- Education: University of Peradeniya
- Occupations: novelist, writer, educator
- Known for: Little Heroes of Randeniya

= Thalatha Wijerathna =

Sri Lankan novelist and educator

Thalatha Wijerathna also spelt as Thalatha Wijeratne is a Sri Lankan children's book author and educator. She has written and published two novels for the children.

== Career ==
She graduated in science from the University of Peradeniya where she also obtained her Master of Arts in higher education. After graduation, she pursued a career as a school teacher and served as a high school teacher for over 36 years. She also served as a member of the Translator's Pool of the Official Languages Department of Sri Lanka. After her retirement, she pursued her interest in writing and publishing novels.

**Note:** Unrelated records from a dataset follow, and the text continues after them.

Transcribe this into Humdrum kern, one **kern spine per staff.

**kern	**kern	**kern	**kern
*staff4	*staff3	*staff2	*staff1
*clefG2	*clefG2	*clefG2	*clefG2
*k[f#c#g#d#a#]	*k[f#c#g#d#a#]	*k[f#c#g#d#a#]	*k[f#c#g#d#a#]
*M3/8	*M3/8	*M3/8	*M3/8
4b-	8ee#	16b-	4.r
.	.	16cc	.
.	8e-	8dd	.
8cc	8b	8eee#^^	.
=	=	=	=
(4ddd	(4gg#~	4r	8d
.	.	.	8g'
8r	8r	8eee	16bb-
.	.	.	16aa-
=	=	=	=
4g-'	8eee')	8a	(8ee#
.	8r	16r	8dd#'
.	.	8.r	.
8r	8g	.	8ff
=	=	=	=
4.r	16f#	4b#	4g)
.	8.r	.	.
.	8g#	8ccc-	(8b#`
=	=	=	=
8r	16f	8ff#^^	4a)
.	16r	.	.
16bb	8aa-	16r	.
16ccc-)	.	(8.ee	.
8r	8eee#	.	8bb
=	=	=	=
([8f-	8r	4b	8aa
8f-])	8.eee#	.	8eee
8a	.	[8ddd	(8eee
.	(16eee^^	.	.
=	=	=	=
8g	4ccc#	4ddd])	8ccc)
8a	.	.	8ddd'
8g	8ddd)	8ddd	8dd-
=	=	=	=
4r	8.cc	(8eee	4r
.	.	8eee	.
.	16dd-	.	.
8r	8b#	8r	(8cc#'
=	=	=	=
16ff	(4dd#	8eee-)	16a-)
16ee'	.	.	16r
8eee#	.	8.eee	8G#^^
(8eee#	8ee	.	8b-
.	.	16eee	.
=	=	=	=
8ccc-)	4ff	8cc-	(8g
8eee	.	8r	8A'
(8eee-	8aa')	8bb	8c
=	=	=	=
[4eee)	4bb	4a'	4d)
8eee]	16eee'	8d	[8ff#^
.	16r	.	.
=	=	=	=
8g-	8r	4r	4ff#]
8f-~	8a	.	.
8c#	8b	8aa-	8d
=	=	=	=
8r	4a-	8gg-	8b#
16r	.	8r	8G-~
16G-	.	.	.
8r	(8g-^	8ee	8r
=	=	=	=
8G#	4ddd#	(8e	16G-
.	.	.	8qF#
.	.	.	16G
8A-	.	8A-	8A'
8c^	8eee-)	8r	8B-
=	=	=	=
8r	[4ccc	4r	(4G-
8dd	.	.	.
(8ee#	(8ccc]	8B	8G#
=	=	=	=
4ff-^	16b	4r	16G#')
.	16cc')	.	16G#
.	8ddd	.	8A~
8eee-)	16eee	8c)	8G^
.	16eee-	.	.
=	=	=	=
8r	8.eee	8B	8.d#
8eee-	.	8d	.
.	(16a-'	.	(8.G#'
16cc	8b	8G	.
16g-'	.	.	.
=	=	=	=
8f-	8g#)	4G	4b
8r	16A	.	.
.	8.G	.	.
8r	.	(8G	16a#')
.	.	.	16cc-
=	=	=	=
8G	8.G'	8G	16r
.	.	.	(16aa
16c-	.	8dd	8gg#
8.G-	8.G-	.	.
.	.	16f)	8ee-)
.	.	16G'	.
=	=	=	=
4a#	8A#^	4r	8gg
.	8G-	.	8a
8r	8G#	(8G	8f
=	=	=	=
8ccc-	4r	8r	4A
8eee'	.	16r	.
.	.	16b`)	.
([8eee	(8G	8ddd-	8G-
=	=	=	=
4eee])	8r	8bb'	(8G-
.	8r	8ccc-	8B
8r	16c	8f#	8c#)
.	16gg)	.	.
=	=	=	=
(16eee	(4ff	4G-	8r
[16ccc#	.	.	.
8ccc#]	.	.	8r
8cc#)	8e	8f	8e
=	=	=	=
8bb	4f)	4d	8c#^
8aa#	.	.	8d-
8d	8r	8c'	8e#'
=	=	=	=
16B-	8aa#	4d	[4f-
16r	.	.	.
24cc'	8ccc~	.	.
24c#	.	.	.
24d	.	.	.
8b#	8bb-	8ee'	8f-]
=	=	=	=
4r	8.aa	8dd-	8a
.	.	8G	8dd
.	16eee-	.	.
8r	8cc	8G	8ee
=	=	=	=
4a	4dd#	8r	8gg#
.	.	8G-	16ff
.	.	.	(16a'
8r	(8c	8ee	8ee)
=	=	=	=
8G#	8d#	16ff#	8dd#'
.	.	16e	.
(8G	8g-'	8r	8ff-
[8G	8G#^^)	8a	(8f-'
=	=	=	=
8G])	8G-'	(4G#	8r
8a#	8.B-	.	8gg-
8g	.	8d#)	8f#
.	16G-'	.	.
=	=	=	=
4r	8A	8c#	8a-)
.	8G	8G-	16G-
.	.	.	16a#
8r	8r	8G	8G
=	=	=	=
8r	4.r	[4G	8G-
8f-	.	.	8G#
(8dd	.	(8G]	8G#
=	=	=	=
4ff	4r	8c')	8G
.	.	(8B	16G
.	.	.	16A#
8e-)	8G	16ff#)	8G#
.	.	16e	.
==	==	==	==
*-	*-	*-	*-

She published her first children's novel Game Dagakarayo in Sinhala. In 2018 she published her second novel titled Little Heroes of Randeniya. The novel was based on an adventure undertaken by 3 children - Wasantha, Samantha and Sarath - and the story revolves around how the lives of the children and their future shape the legacy of the tiny village Randeniya. It was deemed as a milestone as well as a landmark novel of young adult literature in Sri Lanka. The novel also became a finalist in the children's category of the 2019 International Book Awards.

In 2020, she published her second novel, entitled An Adventure of the Little Heroes, which was the sequel to her previous novel Little Heroes of Randeniya.